Collected data:
☆ ☆ ☆

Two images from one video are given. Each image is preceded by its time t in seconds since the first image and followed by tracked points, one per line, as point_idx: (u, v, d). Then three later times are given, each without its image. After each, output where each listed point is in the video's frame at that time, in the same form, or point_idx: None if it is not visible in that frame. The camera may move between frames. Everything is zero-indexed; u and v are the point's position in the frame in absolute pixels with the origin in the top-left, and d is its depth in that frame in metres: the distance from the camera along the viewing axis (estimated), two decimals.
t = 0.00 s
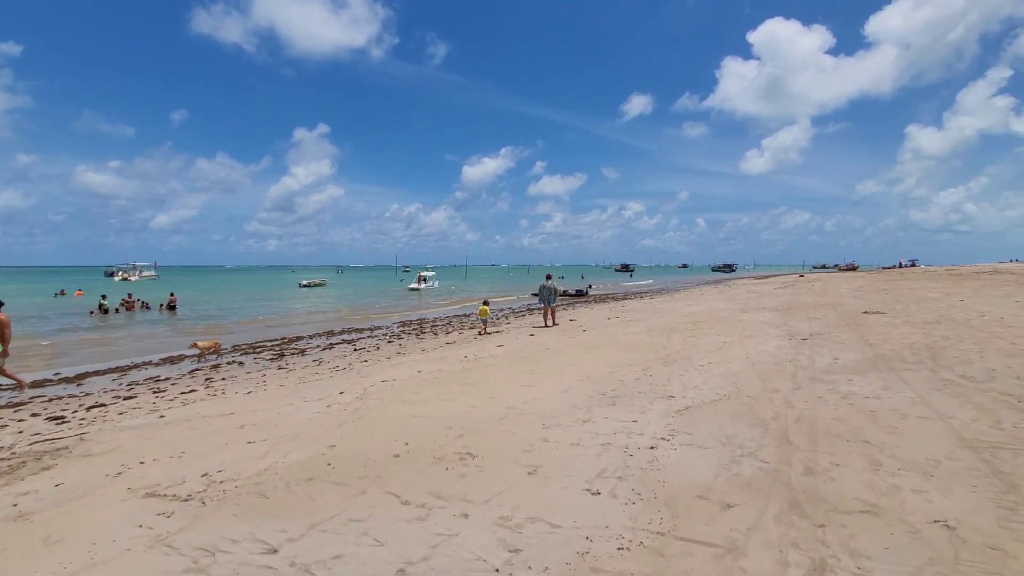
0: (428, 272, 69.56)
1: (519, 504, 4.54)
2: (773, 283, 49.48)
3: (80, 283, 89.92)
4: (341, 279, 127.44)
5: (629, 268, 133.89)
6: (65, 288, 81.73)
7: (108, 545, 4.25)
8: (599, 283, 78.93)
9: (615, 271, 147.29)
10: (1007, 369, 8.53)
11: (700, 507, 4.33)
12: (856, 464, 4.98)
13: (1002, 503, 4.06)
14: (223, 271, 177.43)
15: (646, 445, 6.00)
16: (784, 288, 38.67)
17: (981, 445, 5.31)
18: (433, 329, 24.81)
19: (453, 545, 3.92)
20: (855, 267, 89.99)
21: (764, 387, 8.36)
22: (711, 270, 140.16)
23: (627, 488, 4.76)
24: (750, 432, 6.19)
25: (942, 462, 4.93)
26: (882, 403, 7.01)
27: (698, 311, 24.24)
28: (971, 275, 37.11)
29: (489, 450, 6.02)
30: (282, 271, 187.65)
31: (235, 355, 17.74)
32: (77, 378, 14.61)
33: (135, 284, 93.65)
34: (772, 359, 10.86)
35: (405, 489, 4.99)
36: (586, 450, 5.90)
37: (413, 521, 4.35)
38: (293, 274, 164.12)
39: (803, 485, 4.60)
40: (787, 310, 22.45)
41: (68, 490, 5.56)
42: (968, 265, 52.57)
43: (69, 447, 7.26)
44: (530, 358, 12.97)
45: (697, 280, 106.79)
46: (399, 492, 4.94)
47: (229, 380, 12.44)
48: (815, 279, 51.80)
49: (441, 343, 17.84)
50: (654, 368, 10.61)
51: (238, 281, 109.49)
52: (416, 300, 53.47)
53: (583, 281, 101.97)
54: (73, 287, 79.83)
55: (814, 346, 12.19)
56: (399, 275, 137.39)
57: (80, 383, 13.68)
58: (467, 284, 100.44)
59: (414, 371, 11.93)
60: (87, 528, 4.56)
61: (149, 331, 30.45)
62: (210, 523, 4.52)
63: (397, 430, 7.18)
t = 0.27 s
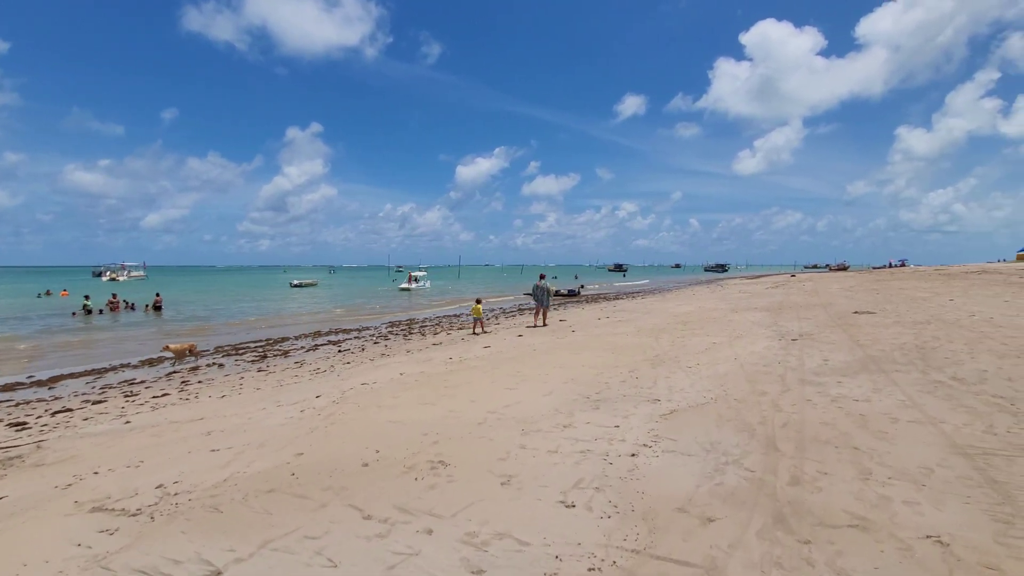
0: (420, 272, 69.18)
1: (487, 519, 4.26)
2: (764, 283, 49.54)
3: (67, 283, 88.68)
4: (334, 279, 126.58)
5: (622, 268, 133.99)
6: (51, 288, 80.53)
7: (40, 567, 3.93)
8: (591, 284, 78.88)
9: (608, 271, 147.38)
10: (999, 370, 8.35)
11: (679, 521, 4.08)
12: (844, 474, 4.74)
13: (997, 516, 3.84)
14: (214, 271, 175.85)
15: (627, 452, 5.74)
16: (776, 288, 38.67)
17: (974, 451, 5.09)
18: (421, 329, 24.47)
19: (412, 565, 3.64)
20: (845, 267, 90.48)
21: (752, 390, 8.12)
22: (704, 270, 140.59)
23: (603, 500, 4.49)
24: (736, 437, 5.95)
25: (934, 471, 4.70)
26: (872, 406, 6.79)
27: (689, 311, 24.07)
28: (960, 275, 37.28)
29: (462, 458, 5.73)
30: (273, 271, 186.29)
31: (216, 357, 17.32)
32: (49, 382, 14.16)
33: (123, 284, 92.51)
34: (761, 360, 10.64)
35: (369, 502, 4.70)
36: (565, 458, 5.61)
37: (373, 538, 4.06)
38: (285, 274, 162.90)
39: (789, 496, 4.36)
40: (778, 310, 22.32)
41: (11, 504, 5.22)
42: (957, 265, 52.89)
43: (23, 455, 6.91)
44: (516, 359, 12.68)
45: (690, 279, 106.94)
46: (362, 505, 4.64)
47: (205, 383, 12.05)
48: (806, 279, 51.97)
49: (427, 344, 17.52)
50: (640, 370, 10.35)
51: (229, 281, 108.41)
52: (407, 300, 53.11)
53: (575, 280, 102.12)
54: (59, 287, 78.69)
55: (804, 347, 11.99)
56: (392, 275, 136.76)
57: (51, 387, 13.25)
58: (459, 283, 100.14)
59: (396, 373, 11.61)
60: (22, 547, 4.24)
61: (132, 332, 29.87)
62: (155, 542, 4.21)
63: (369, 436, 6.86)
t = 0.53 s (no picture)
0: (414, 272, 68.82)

☆ ☆ ☆

What's needed is every line above, retyped exactly and free of pictures.

Two images from one video are given. Each image is preceded by its time t in seconds since the first image and followed by tracked points, one per line, as point_idx: (u, v, d). Then three later times are given, each without its image. After each, output where each listed point is in the video's frame at that time, in the same form, or point_idx: None if it is not visible in that frame. The camera may move between frames. Everything is zero-indexed; u and v are the point's position in the frame in absolute pixels with the origin in the top-left, and d is its depth in that frame in metres: the distance from the camera along the viewing axis (estimated), two decimals.
t = 0.00 s
0: (428, 272, 69.56)
1: (519, 504, 4.54)
2: (773, 283, 49.48)
3: (80, 283, 89.92)
4: (341, 279, 127.44)
5: (629, 268, 133.89)
6: (65, 288, 81.73)
7: (108, 545, 4.25)
8: (599, 283, 78.93)
9: (615, 271, 147.29)
10: (1007, 369, 8.53)
11: (700, 507, 4.33)
12: (856, 464, 4.98)
13: (1002, 503, 4.06)
14: (223, 271, 177.43)
15: (646, 445, 6.00)
16: (784, 288, 38.67)
17: (981, 445, 5.31)
18: (433, 329, 24.81)
19: (453, 545, 3.92)
20: (855, 267, 89.99)
21: (764, 387, 8.36)
22: (711, 270, 140.16)
23: (627, 488, 4.76)
24: (750, 432, 6.19)
25: (942, 462, 4.93)
26: (882, 403, 7.01)
27: (698, 311, 24.24)
28: (971, 275, 37.11)
29: (489, 450, 6.02)
30: (282, 271, 187.65)
31: (235, 355, 17.74)
32: (77, 378, 14.61)
33: (135, 284, 93.65)
34: (772, 359, 10.86)
35: (405, 489, 4.99)
36: (586, 450, 5.90)
37: (413, 521, 4.35)
38: (293, 274, 164.12)
39: (803, 485, 4.60)
40: (787, 310, 22.45)
41: (68, 490, 5.56)
42: (968, 265, 52.57)
43: (69, 447, 7.26)
44: (530, 358, 12.97)
45: (697, 280, 106.79)
46: (399, 492, 4.94)
47: (229, 380, 12.44)
48: (815, 279, 51.80)
49: (441, 343, 17.84)
50: (654, 368, 10.61)
51: (238, 281, 109.49)
52: (416, 300, 53.47)
53: (583, 281, 101.97)
54: (73, 287, 79.83)
55: (814, 346, 12.19)
56: (399, 275, 137.39)
57: (80, 383, 13.68)
58: (467, 284, 100.44)
59: (414, 371, 11.93)
60: (87, 528, 4.56)
61: (149, 331, 30.45)
62: (210, 523, 4.52)
63: (397, 430, 7.18)
t = 0.27 s
0: (420, 272, 69.18)
1: (487, 519, 4.26)
2: (764, 283, 49.54)
3: (67, 283, 88.68)
4: (334, 279, 126.58)
5: (622, 268, 133.99)
6: (51, 288, 80.53)
7: (40, 567, 3.93)
8: (591, 284, 78.88)
9: (608, 271, 147.38)
10: (999, 370, 8.35)
11: (679, 521, 4.08)
12: (844, 474, 4.74)
13: (997, 516, 3.84)
14: (214, 271, 175.85)
15: (627, 452, 5.74)
16: (776, 288, 38.67)
17: (974, 451, 5.09)
18: (421, 329, 24.47)
19: (412, 565, 3.64)
20: (845, 267, 90.48)
21: (752, 390, 8.12)
22: (704, 270, 140.59)
23: (603, 500, 4.49)
24: (736, 437, 5.95)
25: (934, 471, 4.70)
26: (872, 406, 6.79)
27: (689, 311, 24.07)
28: (960, 275, 37.28)
29: (462, 458, 5.73)
30: (273, 271, 186.29)
31: (216, 357, 17.32)
32: (49, 382, 14.16)
33: (123, 284, 92.51)
34: (761, 360, 10.64)
35: (369, 502, 4.70)
36: (565, 458, 5.61)
37: (373, 538, 4.06)
38: (285, 274, 162.90)
39: (789, 496, 4.36)
40: (778, 310, 22.32)
41: (11, 504, 5.22)
42: (957, 265, 52.89)
43: (23, 455, 6.91)
44: (516, 359, 12.68)
45: (690, 279, 106.94)
46: (362, 505, 4.64)
47: (205, 383, 12.05)
48: (806, 279, 51.97)
49: (427, 344, 17.52)
50: (640, 370, 10.35)
51: (229, 281, 108.41)
52: (407, 300, 53.11)
53: (575, 280, 102.12)
54: (59, 287, 78.69)
55: (804, 347, 11.99)
56: (392, 275, 136.76)
57: (51, 387, 13.25)
58: (459, 283, 100.14)
59: (396, 373, 11.61)
60: (22, 547, 4.24)
61: (132, 332, 29.87)
62: (155, 542, 4.21)
63: (369, 436, 6.86)
t = 0.53 s (no picture)
0: (414, 272, 68.82)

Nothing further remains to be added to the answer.